## Dataset
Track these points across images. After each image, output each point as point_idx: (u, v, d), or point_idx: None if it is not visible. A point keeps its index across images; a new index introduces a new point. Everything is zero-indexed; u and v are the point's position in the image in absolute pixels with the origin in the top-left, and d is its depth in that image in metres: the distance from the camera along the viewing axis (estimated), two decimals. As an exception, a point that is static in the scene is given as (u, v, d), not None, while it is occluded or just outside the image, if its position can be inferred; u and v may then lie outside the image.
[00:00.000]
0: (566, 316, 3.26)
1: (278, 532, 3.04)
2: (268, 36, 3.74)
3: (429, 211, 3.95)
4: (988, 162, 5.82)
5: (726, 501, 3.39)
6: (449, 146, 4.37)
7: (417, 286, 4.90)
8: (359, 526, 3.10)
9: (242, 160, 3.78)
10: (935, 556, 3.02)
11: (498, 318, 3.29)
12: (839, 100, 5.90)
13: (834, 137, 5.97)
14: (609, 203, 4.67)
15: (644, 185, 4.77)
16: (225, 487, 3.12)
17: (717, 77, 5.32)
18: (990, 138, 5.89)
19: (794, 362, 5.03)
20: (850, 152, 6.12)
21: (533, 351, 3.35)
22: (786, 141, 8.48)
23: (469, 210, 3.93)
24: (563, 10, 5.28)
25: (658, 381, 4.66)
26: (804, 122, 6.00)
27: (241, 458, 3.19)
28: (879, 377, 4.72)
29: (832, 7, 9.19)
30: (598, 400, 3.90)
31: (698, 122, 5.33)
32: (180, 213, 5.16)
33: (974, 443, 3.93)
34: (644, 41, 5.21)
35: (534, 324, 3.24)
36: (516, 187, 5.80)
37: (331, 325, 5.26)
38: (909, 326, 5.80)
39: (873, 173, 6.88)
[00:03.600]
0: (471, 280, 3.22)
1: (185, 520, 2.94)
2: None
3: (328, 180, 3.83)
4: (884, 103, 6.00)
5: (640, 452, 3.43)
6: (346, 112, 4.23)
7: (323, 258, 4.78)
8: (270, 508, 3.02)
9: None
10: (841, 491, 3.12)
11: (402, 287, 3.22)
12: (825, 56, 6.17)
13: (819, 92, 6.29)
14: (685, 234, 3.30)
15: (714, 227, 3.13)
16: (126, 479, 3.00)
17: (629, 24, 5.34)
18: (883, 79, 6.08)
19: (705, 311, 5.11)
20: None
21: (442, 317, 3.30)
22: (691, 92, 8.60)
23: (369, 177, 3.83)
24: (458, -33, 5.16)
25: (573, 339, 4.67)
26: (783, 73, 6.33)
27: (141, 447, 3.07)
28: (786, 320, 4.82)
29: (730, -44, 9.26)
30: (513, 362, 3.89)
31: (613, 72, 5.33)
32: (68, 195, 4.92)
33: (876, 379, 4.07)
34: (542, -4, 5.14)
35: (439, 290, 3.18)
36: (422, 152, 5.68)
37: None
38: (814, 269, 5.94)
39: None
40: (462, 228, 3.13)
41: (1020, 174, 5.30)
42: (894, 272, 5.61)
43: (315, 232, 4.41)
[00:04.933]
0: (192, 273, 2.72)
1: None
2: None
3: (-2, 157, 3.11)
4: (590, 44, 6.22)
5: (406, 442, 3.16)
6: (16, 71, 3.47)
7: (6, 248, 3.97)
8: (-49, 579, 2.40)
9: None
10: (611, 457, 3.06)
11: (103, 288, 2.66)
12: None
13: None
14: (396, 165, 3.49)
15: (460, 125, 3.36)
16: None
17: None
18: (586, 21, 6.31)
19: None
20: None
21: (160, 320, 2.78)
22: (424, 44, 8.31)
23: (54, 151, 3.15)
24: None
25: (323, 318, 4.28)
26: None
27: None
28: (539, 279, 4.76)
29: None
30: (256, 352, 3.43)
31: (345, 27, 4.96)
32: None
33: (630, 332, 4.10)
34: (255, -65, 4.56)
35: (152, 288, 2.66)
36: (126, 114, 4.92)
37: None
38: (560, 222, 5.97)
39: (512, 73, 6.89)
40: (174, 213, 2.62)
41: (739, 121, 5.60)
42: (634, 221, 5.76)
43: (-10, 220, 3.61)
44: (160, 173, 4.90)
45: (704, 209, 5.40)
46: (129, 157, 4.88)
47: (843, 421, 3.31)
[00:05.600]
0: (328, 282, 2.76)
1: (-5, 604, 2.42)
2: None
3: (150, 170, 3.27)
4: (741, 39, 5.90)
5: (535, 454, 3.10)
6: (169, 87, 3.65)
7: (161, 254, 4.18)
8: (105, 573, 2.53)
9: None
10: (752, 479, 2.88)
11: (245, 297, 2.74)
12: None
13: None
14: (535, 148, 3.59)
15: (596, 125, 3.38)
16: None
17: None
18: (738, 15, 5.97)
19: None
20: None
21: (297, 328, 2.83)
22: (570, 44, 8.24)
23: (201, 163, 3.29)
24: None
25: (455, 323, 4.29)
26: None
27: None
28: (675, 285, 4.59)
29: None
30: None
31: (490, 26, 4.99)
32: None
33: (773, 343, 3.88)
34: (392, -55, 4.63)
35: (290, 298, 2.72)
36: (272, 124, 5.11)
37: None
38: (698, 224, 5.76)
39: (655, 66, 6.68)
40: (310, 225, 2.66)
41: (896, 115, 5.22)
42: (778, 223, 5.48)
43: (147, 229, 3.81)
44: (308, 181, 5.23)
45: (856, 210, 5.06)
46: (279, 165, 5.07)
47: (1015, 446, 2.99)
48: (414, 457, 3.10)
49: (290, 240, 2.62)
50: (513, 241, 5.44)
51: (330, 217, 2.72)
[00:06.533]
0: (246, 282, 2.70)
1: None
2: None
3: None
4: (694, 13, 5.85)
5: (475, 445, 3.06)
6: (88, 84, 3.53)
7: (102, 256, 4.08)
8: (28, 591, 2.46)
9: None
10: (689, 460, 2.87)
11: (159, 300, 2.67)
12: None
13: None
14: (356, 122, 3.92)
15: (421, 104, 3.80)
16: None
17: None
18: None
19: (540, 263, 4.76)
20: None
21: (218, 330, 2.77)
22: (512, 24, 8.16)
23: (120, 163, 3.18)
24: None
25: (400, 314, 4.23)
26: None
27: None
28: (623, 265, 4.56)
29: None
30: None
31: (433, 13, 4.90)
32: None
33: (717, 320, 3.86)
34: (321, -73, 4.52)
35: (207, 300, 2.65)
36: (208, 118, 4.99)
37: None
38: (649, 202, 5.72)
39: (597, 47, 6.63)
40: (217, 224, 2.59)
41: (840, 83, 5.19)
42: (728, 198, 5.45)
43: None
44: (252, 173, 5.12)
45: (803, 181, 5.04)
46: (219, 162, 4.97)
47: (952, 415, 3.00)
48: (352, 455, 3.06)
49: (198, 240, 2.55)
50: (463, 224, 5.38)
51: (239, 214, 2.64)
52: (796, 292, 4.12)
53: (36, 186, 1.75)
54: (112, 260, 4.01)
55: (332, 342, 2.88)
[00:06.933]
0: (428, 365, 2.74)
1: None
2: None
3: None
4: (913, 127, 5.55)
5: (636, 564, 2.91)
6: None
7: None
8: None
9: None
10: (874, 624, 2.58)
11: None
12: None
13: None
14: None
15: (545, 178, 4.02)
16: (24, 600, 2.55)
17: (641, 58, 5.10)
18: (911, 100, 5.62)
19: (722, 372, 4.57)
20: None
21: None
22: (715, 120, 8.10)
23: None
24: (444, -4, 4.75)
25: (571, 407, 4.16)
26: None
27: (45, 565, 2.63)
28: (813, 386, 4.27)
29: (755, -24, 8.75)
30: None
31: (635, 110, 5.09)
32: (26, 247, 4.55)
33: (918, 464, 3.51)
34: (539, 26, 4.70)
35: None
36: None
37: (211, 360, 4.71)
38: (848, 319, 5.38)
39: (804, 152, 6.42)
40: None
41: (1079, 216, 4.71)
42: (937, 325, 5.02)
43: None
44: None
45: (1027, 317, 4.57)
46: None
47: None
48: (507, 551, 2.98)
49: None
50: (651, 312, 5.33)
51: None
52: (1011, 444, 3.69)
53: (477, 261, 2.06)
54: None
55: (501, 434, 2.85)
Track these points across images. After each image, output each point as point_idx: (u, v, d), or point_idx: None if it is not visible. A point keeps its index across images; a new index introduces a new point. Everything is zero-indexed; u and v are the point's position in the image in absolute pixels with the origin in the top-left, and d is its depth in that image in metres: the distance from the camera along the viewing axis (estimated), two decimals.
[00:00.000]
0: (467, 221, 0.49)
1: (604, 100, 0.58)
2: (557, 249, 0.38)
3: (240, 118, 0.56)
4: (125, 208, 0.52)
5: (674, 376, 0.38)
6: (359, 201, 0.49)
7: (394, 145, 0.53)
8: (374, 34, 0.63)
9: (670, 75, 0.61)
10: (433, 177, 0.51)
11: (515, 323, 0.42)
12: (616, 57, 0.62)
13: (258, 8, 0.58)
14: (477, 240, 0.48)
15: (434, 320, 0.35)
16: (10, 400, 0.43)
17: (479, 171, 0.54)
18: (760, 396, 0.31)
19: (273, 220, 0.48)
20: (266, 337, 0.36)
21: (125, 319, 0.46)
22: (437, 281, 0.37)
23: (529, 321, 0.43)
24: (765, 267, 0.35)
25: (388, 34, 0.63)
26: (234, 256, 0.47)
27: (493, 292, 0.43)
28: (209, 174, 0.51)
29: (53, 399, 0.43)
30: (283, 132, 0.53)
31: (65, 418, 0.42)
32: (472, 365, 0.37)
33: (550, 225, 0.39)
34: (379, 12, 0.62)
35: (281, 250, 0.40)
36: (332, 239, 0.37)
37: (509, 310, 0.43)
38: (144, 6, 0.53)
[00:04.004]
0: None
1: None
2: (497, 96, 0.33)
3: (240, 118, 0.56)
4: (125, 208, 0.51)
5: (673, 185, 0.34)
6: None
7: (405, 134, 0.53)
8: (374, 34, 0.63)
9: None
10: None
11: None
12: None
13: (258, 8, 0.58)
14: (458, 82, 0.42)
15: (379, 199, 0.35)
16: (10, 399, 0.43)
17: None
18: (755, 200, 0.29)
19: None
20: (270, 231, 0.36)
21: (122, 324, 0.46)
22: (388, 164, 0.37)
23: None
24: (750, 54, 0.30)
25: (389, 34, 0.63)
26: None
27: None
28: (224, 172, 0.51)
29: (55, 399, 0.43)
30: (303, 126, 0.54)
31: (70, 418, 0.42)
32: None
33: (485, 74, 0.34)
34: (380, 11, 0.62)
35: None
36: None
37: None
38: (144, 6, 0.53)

## About this exercise
With the line containing "35: (281, 250, 0.40)" as the start and the last line of the listing as the end, restate that stretch word for word and nothing else.

## Solution to this problem
35: (281, 250, 0.40)
36: (332, 239, 0.37)
37: (509, 310, 0.43)
38: (144, 6, 0.53)
[00:04.004]
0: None
1: None
2: (497, 96, 0.33)
3: (240, 118, 0.56)
4: (125, 208, 0.51)
5: (673, 185, 0.34)
6: None
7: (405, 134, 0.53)
8: (374, 34, 0.63)
9: None
10: None
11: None
12: None
13: (258, 8, 0.58)
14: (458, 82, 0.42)
15: (379, 199, 0.35)
16: (10, 399, 0.43)
17: None
18: (755, 200, 0.29)
19: None
20: (270, 231, 0.36)
21: (122, 324, 0.46)
22: (388, 164, 0.37)
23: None
24: (750, 54, 0.30)
25: (389, 34, 0.63)
26: None
27: None
28: (224, 172, 0.51)
29: (55, 399, 0.43)
30: (303, 126, 0.54)
31: (70, 418, 0.42)
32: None
33: (485, 74, 0.34)
34: (380, 11, 0.62)
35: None
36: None
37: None
38: (144, 6, 0.53)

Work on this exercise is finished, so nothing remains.